Pandoc: The Universal Converter
Pandoc is a free, open-source document converter that handles over 40 formats. It converts Markdown to HTML, HTML to PDF (via LaTeX), Markdown to EPUB, Markdown to DOCX, and nearly every other combination. It runs from the command line, which means it can be scripted and automated.
| Conversion | Command | Notes |
|---|---|---|
| Markdown to HTML | pandoc input.md -o output.html |
Add --standalone for complete HTML with head/body |
| Markdown to PDF | pandoc input.md -o output.pdf |
Requires LaTeX (install TeX Live or MiKTeX) |
| Markdown to EPUB | pandoc input.md -o output.epub |
Add metadata with --metadata title="Title" |
| Markdown to DOCX | pandoc input.md -o output.docx |
Use --reference-doc for branded templates |
| HTML to Markdown | pandoc input.html -o output.md |
Useful for importing legacy content into your pipeline |
Your AI coding assistant can write a batch conversion script in minutes. The script reads every file in your "approved" folder, converts each to all required formats, and saves the outputs in format-specific subfolders. Run it once after every editing pass.
Metadata Injection
Formatting is not just about the content body. Every output format needs metadata: titles, descriptions, author names, publication dates, keywords, and Open Graph tags for social sharing.

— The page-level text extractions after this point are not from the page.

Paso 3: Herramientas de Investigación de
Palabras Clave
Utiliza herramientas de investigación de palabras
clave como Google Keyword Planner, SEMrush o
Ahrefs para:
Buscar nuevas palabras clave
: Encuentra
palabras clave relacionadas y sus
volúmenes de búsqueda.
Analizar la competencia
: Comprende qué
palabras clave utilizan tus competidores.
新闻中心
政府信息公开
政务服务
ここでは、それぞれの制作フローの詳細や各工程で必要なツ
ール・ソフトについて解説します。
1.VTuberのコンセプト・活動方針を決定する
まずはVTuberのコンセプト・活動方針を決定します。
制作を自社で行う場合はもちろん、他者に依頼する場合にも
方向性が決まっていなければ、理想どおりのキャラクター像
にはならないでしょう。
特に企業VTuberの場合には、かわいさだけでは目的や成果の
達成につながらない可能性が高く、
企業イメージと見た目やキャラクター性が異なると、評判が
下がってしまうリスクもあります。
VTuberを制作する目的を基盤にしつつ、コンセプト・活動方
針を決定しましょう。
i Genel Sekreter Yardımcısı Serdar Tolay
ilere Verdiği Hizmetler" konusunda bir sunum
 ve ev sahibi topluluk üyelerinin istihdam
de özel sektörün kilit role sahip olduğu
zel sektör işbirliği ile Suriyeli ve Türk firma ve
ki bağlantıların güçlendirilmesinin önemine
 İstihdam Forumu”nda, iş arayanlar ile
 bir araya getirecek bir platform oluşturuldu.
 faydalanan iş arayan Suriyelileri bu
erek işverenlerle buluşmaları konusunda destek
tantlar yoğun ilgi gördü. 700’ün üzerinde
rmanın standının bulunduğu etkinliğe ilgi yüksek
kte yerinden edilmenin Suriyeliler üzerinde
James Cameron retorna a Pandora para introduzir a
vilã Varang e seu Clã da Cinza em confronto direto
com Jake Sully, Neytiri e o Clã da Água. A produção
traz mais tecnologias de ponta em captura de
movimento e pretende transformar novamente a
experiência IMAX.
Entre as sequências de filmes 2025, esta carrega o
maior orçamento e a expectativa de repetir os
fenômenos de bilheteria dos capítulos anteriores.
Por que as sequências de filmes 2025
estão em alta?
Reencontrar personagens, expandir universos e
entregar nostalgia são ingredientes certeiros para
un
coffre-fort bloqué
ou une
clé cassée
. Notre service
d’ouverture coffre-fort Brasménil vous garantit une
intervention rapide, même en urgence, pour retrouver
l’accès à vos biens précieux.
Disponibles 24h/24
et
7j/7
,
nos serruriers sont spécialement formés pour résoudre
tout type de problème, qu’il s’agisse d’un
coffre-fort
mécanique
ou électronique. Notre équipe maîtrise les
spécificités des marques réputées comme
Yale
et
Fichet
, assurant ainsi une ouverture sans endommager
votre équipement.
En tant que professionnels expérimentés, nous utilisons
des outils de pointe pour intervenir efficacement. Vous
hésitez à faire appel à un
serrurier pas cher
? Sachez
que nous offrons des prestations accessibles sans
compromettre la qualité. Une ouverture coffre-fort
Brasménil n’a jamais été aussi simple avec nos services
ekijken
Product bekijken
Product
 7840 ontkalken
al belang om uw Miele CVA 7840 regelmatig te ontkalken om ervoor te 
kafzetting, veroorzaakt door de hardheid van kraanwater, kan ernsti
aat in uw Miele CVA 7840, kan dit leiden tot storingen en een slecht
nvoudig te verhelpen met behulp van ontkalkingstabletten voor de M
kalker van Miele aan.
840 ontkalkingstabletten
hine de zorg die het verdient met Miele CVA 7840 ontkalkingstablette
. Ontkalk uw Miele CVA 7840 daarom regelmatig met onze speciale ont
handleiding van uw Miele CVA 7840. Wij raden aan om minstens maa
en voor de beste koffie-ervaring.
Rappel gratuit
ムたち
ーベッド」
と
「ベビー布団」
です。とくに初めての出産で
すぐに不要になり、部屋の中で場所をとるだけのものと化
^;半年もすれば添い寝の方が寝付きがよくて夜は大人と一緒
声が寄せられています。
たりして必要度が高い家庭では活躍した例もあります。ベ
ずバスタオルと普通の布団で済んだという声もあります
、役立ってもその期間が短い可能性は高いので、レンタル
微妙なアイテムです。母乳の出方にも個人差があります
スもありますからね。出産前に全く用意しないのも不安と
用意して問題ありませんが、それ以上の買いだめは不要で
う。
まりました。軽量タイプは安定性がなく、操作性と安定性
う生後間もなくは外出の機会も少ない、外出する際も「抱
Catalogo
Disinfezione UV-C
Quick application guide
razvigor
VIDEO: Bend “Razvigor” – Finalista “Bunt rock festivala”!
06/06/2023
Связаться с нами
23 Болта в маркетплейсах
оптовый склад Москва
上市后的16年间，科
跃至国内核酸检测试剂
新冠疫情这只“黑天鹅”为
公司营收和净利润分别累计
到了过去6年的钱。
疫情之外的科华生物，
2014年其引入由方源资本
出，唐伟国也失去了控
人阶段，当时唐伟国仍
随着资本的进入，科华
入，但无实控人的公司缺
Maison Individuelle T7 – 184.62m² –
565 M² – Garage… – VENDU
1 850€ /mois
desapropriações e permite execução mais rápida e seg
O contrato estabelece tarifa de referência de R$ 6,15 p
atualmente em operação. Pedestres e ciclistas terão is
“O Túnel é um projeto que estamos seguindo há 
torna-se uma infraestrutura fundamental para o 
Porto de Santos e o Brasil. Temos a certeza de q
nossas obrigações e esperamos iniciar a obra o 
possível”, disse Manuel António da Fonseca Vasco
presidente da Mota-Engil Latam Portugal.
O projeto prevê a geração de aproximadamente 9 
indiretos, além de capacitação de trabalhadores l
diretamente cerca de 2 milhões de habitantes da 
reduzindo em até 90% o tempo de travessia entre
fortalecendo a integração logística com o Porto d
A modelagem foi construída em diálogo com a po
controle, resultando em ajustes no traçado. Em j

Store metadata in a structured file (YAML front matter in your Markdown source, or a separate JSON file per piece). Your conversion script reads the metadata and injects it into the correct location for each format:
- HTML:
<title>,<meta>tags, Open Graph properties - PDF: document properties (title, author, subject)
- EPUB: OPF metadata (dc:title, dc:creator, dc:description)
- WordPress: post title, excerpt, categories, tags
Manual metadata entry is a common source of errors. Automate it. The metadata exists in one place and propagates to all formats automatically.
Visual Consistency Across Formats
Each output format has its own rendering engine. HTML renders in browsers. PDF renders via LaTeX or a PDF engine. EPUB renders in e-reader software. The same content can look different in each format, and "different" sometimes means "broken."
Build a format test checklist:
| Check | HTML | EPUB | |
|---|---|---|---|
| Headings render correctly | Verify in browser | Verify in PDF reader | Verify in Calibre or e-reader |
| Tables are legible | Check responsive behavior | Check column widths | Tables may not render; use alternatives |
| Images display | Check paths | Check embedding | Check file inclusion |
| Links work | Click each link | Verify clickable | Verify clickable |
| Code blocks formatted | Check syntax highlighting | Check monospace font | Check line wrapping |
Run this checklist on your first batch. Once your conversion pipeline is stable, spot-check rather than full-check. But the first time, verify everything.
The quality gate for Stage 6: all target formats generated without errors, metadata correct in every format, and visual spot-checks pass. This is the last automated stage before publishing.
Further Reading
- Pandoc User's Guide, John MacFarlane
- Pandoc on GitHub
- Using Pandoc to Format a Dissertation, Terence Eden
- Docker Pandoc: Automate Documentation Pipeline, Boundev
Assignment
Take your finished piece from Session 8.6 and convert it to at least 3 different formats:
- Install Pandoc if you have not already (
pandoc.org/installing.html). - Save your approved content as a Markdown file with YAML front matter for metadata.
- Convert to HTML, PDF, and one additional format of your choice.
- Run the format test checklist on each output.
If you are comfortable scripting: ask your AI coding assistant to create a batch conversion script that takes a Markdown file as input and produces all three formats. One command, three outputs.